Claudio Guarnieri, a Technologist at Amnesty International, gave a full run down of the phishing campaign full of screenshots and details. If you are looking for a quicker read, Motherboard’s Joseph Cox wrote an excellent summary.

The Cloudflare TLS 1.3 Stack Is Audited

The Info Sec community loves audits, especially when it deals with cryptography.

That’s because one of the most difficult challenges in building secure systems is ensuring your code is working properly. Bugs and unexpected behaviors can cripple whatever security goals you have, and independent audits helps ensure that any mistakes you may have made are found.

The SSL/TLS community is very familiar with the problems that bad code can cause. This week’s Ticketbleed bug is the latest example.

As a bit of good news, Cloudflare announced that their TLS 1.3 implementation has been audited by the NCC Group, a well-known company that provides auditing and consulting to cyber-security companies.
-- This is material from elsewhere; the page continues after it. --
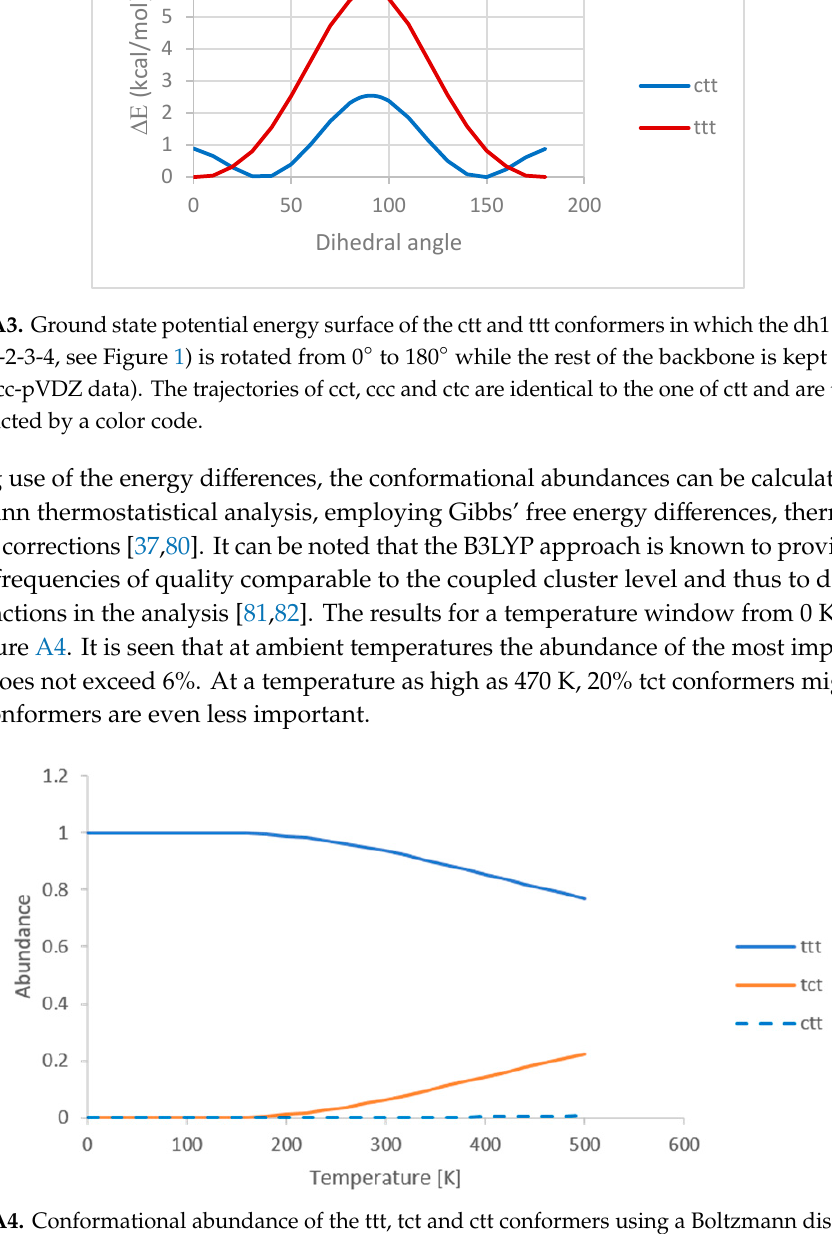
Figure A5. Values of the 7 dihedral angles of DPH observed in all 40 snapshots selected over the trajectories for DOPC (Ld) and DPPC (So). dh7 is defined with respect to the opposite side of the phenyl ring compared to dh1.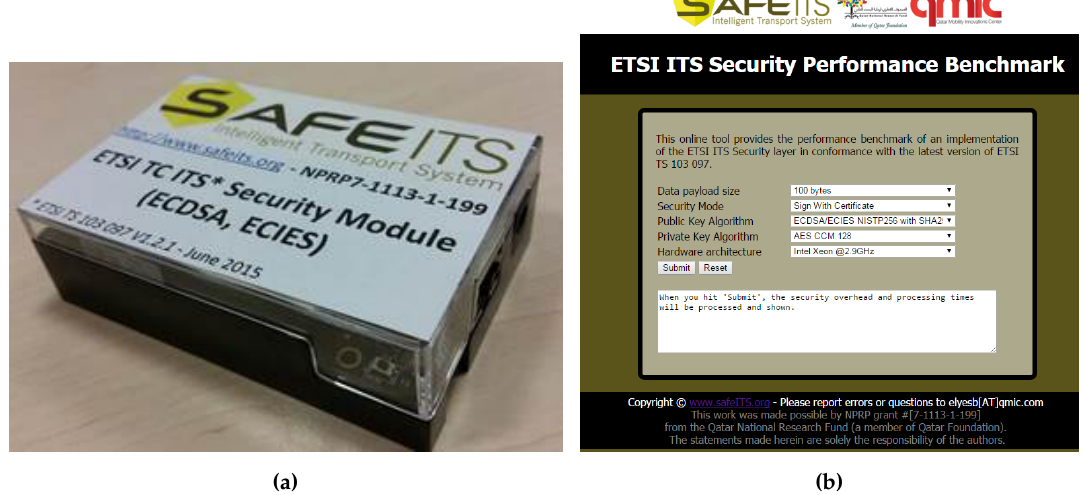
Figure 9. ETSI TC ITS Security Standard Compliant Experimental Test-Bed and Online Tool. ( a ) ETSI TC ITS Compliant Security Module (BeagleBone version); ( b ) Online tool for ITS Security Performance Benchmark [18].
The Cloudflare TLS 1.3 implementation is built on top of the Go standard library “crypto/tls”. Go is a newer programming language created by Google that has been well-received as a safer alternative to C.

TLS 1.3 will be a significant milestone for the industry and represents the first new protocol version in nearly a decade. It involves significant changes from TLS 1.2 and will involve wide-spread deployment of new cryptographic methods. Combine that with Cloudflare’s scale, and the relative youth of Go, and you can see why it would be important to make sure everything is working smoothly.

NCC Groups’s Cryptography Services gave Cloudflare’s implementation a good review, writing “[our] team found a small number of issues during the review—all of which were promptly fixed—and was pleased with the quality of the code.”